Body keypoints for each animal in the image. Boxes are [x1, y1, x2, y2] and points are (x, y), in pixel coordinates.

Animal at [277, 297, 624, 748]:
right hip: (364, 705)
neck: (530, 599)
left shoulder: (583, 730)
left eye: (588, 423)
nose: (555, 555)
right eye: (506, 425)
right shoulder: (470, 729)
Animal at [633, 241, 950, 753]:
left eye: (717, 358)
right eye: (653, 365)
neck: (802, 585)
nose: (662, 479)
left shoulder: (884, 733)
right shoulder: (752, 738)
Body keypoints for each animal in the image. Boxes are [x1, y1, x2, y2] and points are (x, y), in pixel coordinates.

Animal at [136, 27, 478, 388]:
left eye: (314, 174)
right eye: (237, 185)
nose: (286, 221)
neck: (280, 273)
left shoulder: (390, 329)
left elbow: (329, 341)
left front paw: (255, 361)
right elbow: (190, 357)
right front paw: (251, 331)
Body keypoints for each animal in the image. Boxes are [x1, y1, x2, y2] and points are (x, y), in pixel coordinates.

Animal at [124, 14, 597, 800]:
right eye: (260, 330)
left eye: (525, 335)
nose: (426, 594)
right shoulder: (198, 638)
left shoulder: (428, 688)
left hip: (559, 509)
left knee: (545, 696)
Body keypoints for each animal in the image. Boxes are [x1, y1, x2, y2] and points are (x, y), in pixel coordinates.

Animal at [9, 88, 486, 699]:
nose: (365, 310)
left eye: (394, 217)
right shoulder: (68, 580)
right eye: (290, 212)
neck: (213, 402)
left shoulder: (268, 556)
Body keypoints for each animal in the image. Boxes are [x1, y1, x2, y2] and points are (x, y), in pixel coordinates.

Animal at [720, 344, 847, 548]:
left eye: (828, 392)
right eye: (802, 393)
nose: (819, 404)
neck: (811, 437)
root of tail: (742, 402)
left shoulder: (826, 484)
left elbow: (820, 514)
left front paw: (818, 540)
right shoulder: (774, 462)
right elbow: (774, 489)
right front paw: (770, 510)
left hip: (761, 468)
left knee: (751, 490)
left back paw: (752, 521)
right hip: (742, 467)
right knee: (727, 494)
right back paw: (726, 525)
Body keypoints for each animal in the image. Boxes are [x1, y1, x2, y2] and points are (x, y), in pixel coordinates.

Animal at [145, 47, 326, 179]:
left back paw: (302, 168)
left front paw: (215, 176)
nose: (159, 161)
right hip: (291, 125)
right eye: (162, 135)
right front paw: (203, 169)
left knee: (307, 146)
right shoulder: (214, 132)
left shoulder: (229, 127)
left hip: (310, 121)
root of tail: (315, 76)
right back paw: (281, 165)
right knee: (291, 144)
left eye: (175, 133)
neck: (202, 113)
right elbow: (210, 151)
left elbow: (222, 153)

→ **Exercise aim**
Copy out, word for word, only the lines from the one with "right front paw: (203, 169)" through the last line of the material above.

→ **Task solution**
right front paw: (203, 169)
left knee: (307, 146)
right shoulder: (214, 132)
left shoulder: (229, 127)
left hip: (310, 121)
root of tail: (315, 76)
right back paw: (281, 165)
right knee: (291, 144)
left eye: (175, 133)
neck: (202, 113)
right elbow: (210, 151)
left elbow: (222, 153)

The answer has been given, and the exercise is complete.